By Terry Ingram, on 13-Jul-2014

The Women's liberation movement beginning in the 1960s is finally having a knock-on effect in the Saleroom.

Figures compiled by the Australian Art Sales Digest (AASD) show that since 1973 gender equality has increased substantially at Australian auctions, the major pointers to the resale market in art in  Australia, writes by Terry Ingram.

Figures compiled by the Australian Art Sales Digest show that since 1973 gender equality has increased substantially at Australian art auctions, the major pointers to the resale art market in Australia. The value of art by women artists as a percentage of the total value of art sold at auction has grown from 2 per cent in 1973 to 14 per cent in 2013, assisted by a big contribution from another section of the community that has been the victim of a different social equality bias – Aboriginal art.

Thanks also to a big contribution from another section of the community that has been the victim of a different social equality bias – Aboriginal art -  the value of art by women artists as a percentage of the total value of art sold at auction in Australia has grown from 2 per cent in 1973 to 14 per cent in 2013.

The gap still has a long way to go but, the Cormack sale in Sydney on July 5 and 6 showed that Australian women artists work is being drawn into the saleroom because more women artists have been produced in the contemporary period than any other period and we are now reaching the period where these works are being passed to the next generation, via the resale market.

▸ **Exercise requirements**
1. Answer these from the article on women artists at Australian auctions, one line each:
(a) Which organization compiled the figures on gender equality at auction?
(b) What share of the total value of art sold at auction did art by women artists make up in 1973, and what share in 2013?
(c) In what city and on what dates was the Cormack sale held?
2. Transcribe the part of the article on women artists at Australian auctions that begins at the words "The Women's liberation" and ends after "by Terry Ingram.".

▸ **Information given**
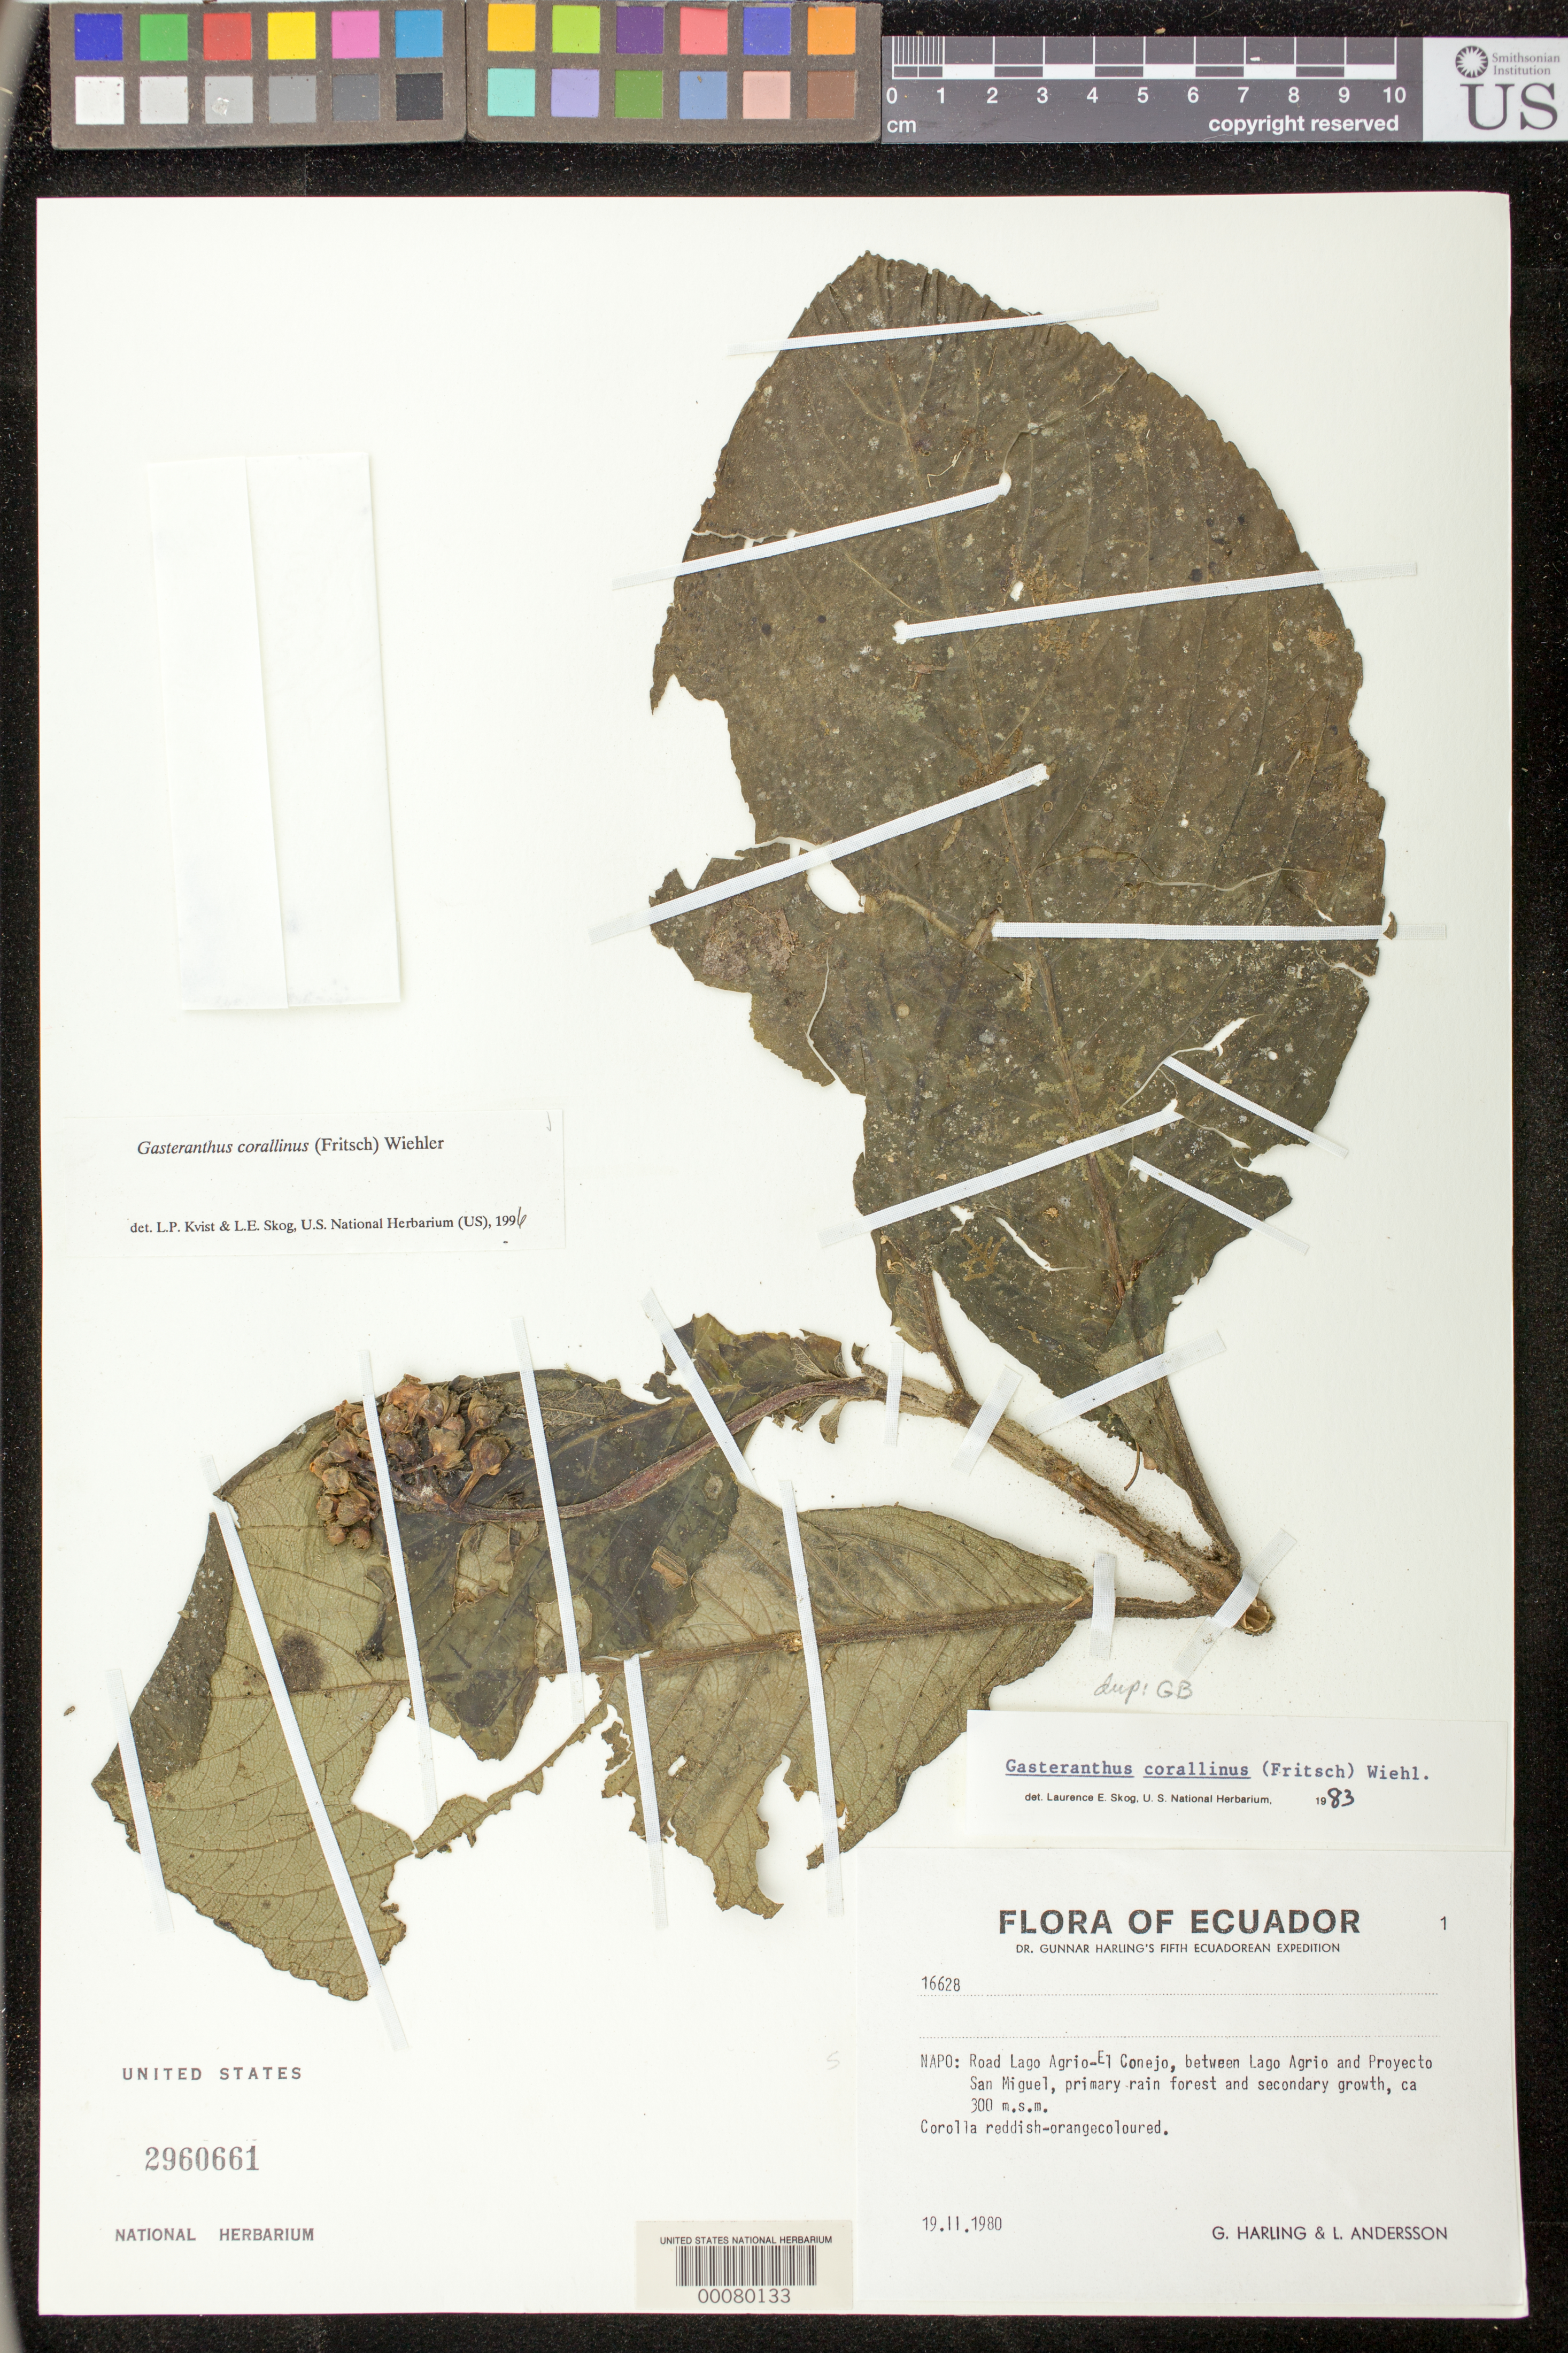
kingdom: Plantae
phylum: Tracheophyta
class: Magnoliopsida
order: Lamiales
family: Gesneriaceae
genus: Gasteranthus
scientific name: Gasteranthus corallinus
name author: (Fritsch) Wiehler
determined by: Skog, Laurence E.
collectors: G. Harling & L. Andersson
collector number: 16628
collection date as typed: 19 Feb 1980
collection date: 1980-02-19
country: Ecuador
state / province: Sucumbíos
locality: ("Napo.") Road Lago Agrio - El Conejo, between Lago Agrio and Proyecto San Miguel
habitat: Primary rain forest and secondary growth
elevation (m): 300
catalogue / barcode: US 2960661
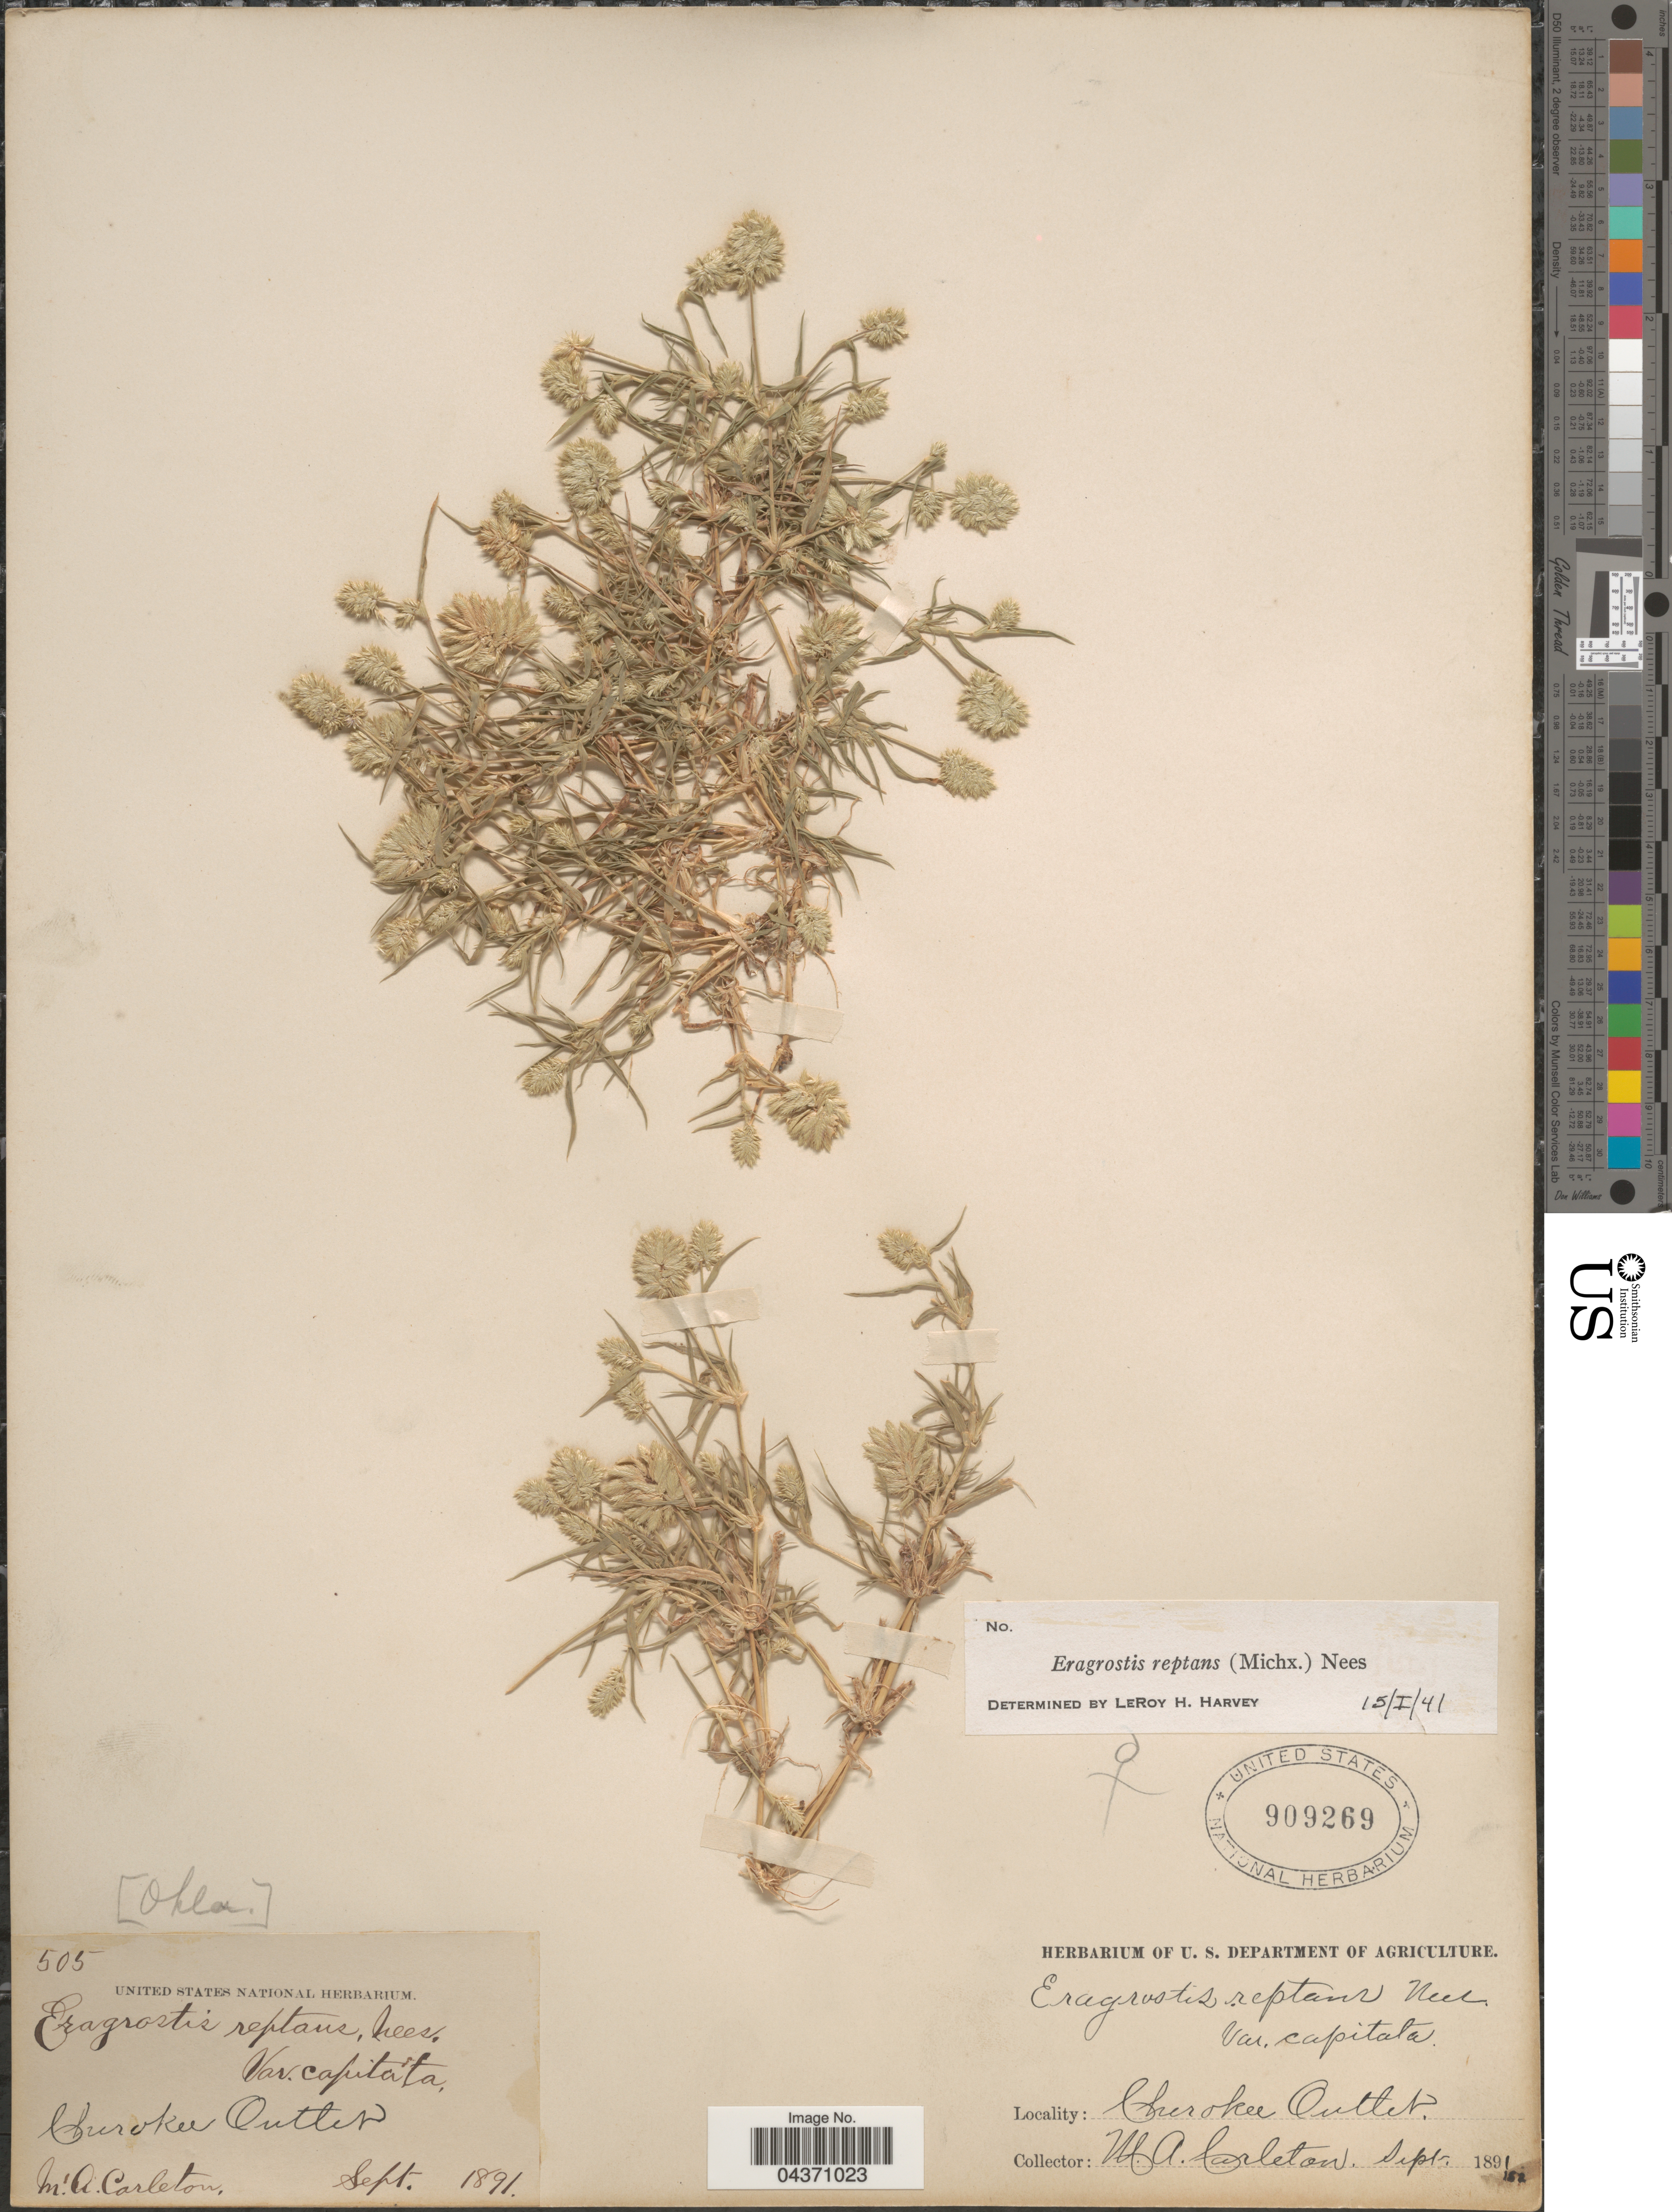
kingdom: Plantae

▸ **Task results**
1.
(a) The Australian Art Sales Digest (AASD).
(b) 2 per cent in 1973 and 14 per cent in 2013.
(c) Sydney, on July 5 and 6.

2.
The Women's liberation movement beginning in the 1960s is finally having a knock-on effect in the Saleroom.

Figures compiled by the Australian Art Sales Digest (AASD) show that since 1973 gender equality has increased substantially at Australian auctions, the major pointers to the resale market in art in  Australia, writes by Terry Ingram.